Eager to leave before he, or those who had guaranteed him loans, were arrested, our father had brought us to him, told us we were to leave and sent us to pack our bags.
“Your good cousin is an angel,” gushed Alice, one of our maids, as she helped me pack a small chest with three gowns, two pairs of shoes and my doll, Bess. “She came when you were first born, you know, mistress. Your mother was taken sick and your father…” she trailed off, offering me a knowing, pitying smile. “… well, he was unable to take care of the house. But Mistress Anne took charge.” She laughed. “Never saw I a woman with a more commanding air! She told us all what to do, called for a doctor and paid for him, and sat with your mother night after night until she was well.” Her face softened. “Some call her haughty and unnatural. But not me. She is a good woman. She made her father, who is not known for generosity, send money to yours, and left one of her own pieces of jewellery to pay for new clothes for you and the others.”
“And now she has found a position for my father,” I said, thinking with wonder on this generous, commanding cousin of mine. I had heard her name before, from behind doors. Some whispered with a note of scandal about her, some with respect.
“A good job, in keeping with his station,” said Alice. “Now all will be well. But I will miss you, my little mistress.”
She had taken me in her arms and told me all about my grandmother’s house and what a fine life I would have. There would be other children, perhaps not quite as young as me, but children nonetheless, who would be my friends. I would learn to be a great lady, for my grandmother was one already, and I would go to court and serve the Queen when I was older.

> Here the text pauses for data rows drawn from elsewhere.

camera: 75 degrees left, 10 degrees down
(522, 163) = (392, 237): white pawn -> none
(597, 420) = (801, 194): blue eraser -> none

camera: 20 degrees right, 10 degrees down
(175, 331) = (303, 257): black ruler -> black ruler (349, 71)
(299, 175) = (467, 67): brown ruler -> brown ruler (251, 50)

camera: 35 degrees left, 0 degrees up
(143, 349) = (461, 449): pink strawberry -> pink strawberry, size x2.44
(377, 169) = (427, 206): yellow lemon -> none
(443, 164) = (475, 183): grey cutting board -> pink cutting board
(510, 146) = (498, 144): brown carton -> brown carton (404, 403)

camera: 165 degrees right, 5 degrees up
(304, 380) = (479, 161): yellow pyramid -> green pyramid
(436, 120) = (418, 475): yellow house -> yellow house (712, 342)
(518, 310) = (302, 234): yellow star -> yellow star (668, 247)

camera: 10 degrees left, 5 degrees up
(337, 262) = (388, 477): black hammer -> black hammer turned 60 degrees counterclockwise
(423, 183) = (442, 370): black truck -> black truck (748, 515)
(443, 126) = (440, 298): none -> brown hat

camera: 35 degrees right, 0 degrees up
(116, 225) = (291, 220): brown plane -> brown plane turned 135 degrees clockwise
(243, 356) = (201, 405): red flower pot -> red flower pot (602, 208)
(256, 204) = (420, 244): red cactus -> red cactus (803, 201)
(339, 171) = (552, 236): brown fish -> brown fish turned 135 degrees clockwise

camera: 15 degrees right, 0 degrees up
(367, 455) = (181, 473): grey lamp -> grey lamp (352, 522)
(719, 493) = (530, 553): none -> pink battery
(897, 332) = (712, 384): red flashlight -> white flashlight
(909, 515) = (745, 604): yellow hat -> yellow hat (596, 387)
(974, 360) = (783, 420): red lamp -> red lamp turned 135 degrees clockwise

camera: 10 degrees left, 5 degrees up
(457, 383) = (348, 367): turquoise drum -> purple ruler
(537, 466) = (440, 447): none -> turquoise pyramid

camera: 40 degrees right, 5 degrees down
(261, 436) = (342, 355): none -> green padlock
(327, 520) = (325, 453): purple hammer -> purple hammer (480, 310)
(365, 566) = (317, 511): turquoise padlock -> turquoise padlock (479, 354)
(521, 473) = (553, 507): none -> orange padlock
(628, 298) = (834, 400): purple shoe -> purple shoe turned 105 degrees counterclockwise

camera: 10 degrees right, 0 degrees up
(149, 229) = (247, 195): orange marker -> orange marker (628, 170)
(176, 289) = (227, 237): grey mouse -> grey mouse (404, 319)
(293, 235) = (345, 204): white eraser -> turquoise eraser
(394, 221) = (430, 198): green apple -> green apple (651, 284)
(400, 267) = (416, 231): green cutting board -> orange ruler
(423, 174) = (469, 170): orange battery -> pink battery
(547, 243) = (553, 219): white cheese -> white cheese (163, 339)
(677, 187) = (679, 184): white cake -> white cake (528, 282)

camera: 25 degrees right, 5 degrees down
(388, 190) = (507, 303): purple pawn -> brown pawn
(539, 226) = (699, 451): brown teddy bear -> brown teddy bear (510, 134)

“And, if all they say is true,” she murmured into my hair. “It may be your cousin Anne will be the Queen you serve.”
We had left the next day.
My father, old Ill-hap, had never been a lucky man, and his poor fortune, for some reason granted by God, had fallen upon us. But no more, I thought as we rode through the countryside. We had a lucky charm. Her name was Anne Boleyn.
I wished I could remember her, this
cousin who had rescued my father and once drawn my mother from the arms of Death. I wished she could have been there when my mother had been ill the last time, for surely Anne could have saved both my mother and baby sister. But you should not be greedy! I thought. If Anne had not been able to rescue my mother, she had not forgotten my father. On the day we left, he had brought us to his chamber, where he stood washed and dressed like a gentleman for once. His cheeks, usually rough with black stubble, had been clean and pink. There had been only the faintest whiff of wine on his breath as he kissed us. He told us to be good, to make him proud, and that he loved us.
If he had ever said such a thing before, I do not remember it.
The name Anne Boleyn was sacred to me from that day onwards.
A pang of homesickness touched my heart as I thought of all this, but oddly at the same time I did not want to go home. I would miss Alice and some of the other servants, my sisters and brothers, but they were already gone. And soon our father would be gone too, to Calais and a better life.